Hutt found guilty of first-degree murder
Loud cheers, applause erupt in courtroom as jury delivers verdict
An Ottawa man accused of scalding his wife with boiling water and then leaving her to die in 2009 has been found guilty of first-degree murder.
Mark Hutt, 36, was charged with first-degree murder in the 2009 death of his wife, Donna Jones.
Hutt will have no chance of parole for at least 25 years.
The jury had begun deliberations Thursday afternoon and delivered its verdict Friday morning to loud cheers and applause in the courtroom.
The defence had argued on Wednesday, as the trial entered its fifth week, Hutt should be found guilty of the lesser crime of criminal negligence causing death.
The jury could have found Hutt guilty of first-degree murder, second-degree murder or criminal negligence causing death.
Derek Jones, Donna's brother, said outside the courtroom the verdict provided some closure for his family.
"An evil man was put to jail for evil crimes done to my sister, and he will pay for the rest of his life," said Derek Jones.
Jones said his sister's death should be a wake-up call to women in abusive relationships to seek out help.
"Please, don't allow it to happen, get help, there's lots of support networks out there, you deserve better, you don't need to suffer anything," said Jones.
Here's a look at some of the key days of testimony in the trial:
The trial began with Crown prosecutor Meaghan Cunningham alleging Hutt scalded his wife and then left her to die in the basement of her home. "Mark Hutt systemically abused Donna Jones — physically, psychologically, financially," said Cunningham.
Jones's family and friends testified that they confronted Jones about suspecting abuse in the relationship and tried to get her to call off the wedding. "Donna wasn't her happy-go-lucky self. She became cold, suspicious, fearful," said her brother Derek.
Childhood friends of Donna Jones took the stand and described their concerns as Jones prepared to marry Hutt. "Seeing her in an unhealthy relationship, I didn't want her to marry that man. I was fearful for her," said Krista Moulds.
Another friend said Jones was "utterly defeated and broken down" after living with Hutt and that she spent lavishly to buy her husband gifts.
An Ottawa police officer testified in court Thursday that Donna Jones died one day before the officer could meet with her concerning allegations of spousal abuse.
Police and paramedics who responded after Hutt called 911 said they were shocked by the extent of Jones's injuries. "I've never seen anything like this in my life," said Ottawa police Det. Tara Anderson.
A burn expert testified Jones's injuries were consistent with someone who had a "kitchen pot" of hot liquid poured over her back.
Hutt had told police his wife had burned herself when she fell into a fire pit, but in a police interview shown to the court, he changed his story and admitted he had knocked over a pot of boiling water onto her accidentally.

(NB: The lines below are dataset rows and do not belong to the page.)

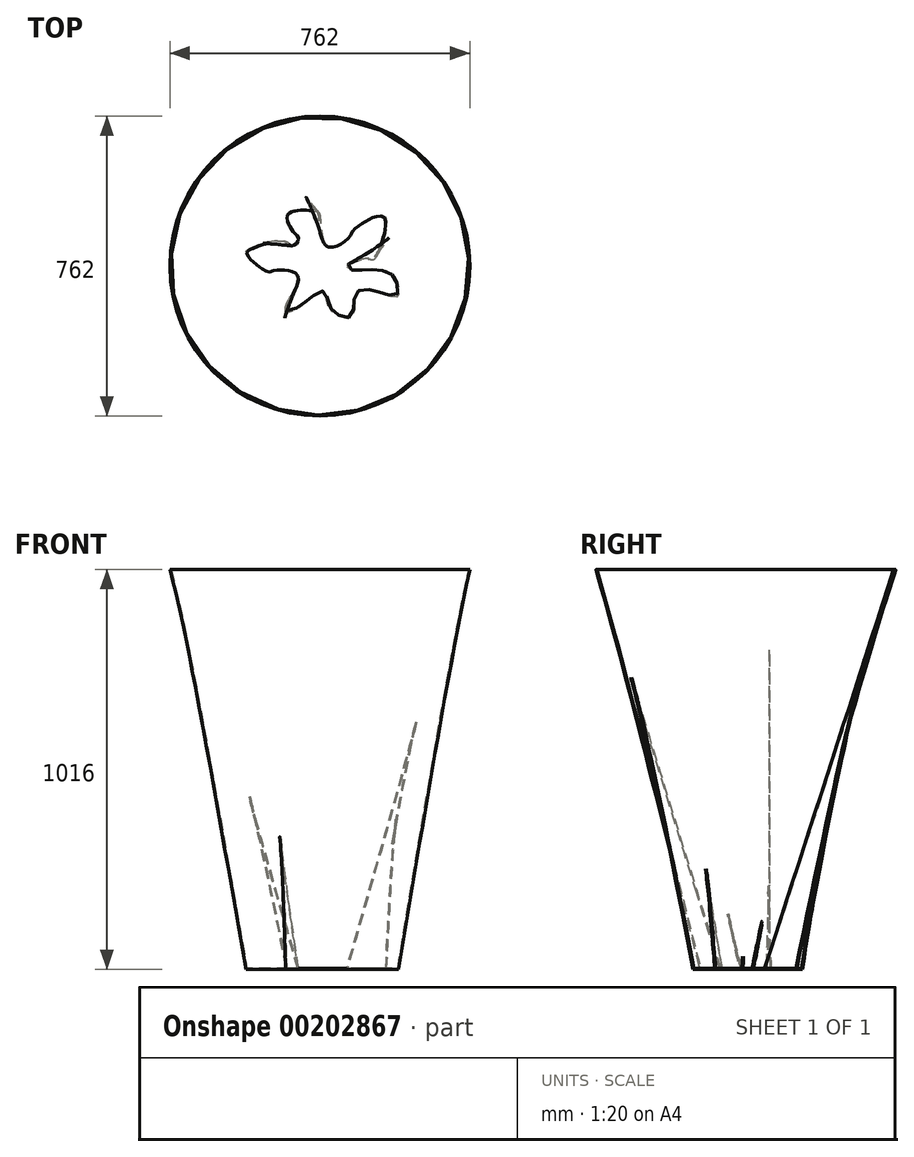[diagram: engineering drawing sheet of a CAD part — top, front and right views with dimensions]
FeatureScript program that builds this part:
annotation { "Feature Type Name" : "Feature", "Feature Type Description" : "" }
export const myFeature = defineFeature(function(context is Context, id is Id, definition is map)
    precondition{}
    {
        {
            var Q0;
            Q0=qCreatedBy(makeId("Top.planeOp"),FACE);
            cPlane(context, id + "F0", {"entities" : qUnion([Q0]), "cplaneType" : CPlaneType.OFFSET, "offset" : 1016 * mm, "width" : 152.4 * mm, "height" : 152.4 * mm});
        }
        {
            var Q0;
            Q0=qCreatedBy(makeId("Top.planeOp"),FACE);
            var sketch = newSketch(context, id + "F1", { "sketchPlane" : qUnion([Q0])});
            skFitSpline(sketch, "E0", {"points": [v(8.02, -64.85) * mm, v(-72.98, -116.24) * mm, v(-86.92, -104.05) * mm, v(-57.3, -26.53) * mm, v(-114.79, -13.47) * mm, v(-133.95, -16.08) * mm, v(-186.2, 27.47) * mm, v(-178.37, 44.02) * mm, v(-88.66, 64.05) * mm, v(-70.37, 53.6) * mm, v(-55.56, 67.54) * mm, v(-66.88, 83.21) * mm, v(-82.56, 132.86) * mm, v(-13.75, 141.57) * mm, v(0, 128.5) * mm, v(20.22, 50.99) * mm, v(75.09, 76.25) * mm, v(84.67, 92.8) * mm, v(164.8, 125.9) * mm, v(138.67, 17.89) * mm, v(122.12, 17.02) * mm, v(69.86, 0) * mm, v(81.19, -7.37) * mm, v(181.35, -16.95) * mm, v(199.64, -70.08) * mm, v(188.32, -78.8) * mm, v(97.73, -64.85) * mm, v(81.19, -129.3) * mm, v(24.57, -106.66) * mm, v(8.02, -64.85) * mm]});
            skSolve(sketch);
        }
        {
            var Q0;
            Q0=qCreatedBy(id+"F0.planeOp",FACE);
            var sketch = newSketch(context, id + "F2", { "sketchPlane" : qUnion([Q0])});
            skCircle(sketch, "E1", {"center": v(0, 0) * mm, "radius": 381 * mm});
            skSolve(sketch);
        }
        {
            var Q0;
            Q0=makeQuery(id+"F1.imprint","IMPRINT",FACE,{"disambiguationData":[TD([[makeQuery(id+"F1.imprint","IMPRINT",EDGE,{"derivedFrom":sQuery(id+"F1.wireOp",EDGE,"E0")}),-1.0]])]});
            var Q1;
            Q1=makeQuery(id+"F2.imprint","IMPRINT",FACE,{"disambiguationData":[TD([[makeQuery(id+"F2.imprint","IMPRINT",EDGE,{"derivedFrom":sQuery(id+"F2.wireOp",EDGE,"E1")}),1.0]])]});
            loft(context, id + "F3", {"sheetProfilesArray" : [{ "sheetProfileEntities" : qUnion([Q0]) }, { "sheetProfileEntities" : qUnion([Q1]) }]});
        }
        {
            var Q0;
            Q0=makeQuery(id+"F3.opLoft","CAP_FACE",FACE,{"disambiguationData":[OSD([makeQuery(id+"F2.imprint","IMPRINT",FACE,{"disambiguationData":[TD([[makeQuery(id+"F2.imprint","IMPRINT",EDGE,{"derivedFrom":sQuery(id+"F2.wireOp",EDGE,"E1")}),1.0]])]})])],"isStart":true});
            shell(context, id + "F4", {"entities" : qUnion([Q0]), "thickness" : 2.54 * mm});
        }
    });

In a second interview with police shown in court, Hutt said that he could understand a charge of negligence in her death, but didn't believe he should be charged with murder.
A police forensic officer gave a detailed description of the crime scene in the basement of the victim's home and said more than 30 pellets were found in Jones's body.
Dr. Christopher Milroy told the court Jones had extensive burns and injuries, including nine fractured ribs and 29 air gun pellets embedded in her body.
Hutt's lawyer argued that criminal neglect that killed Jones, not abuse, while the Crown argued Hutt constantly abused his wife until the day she died.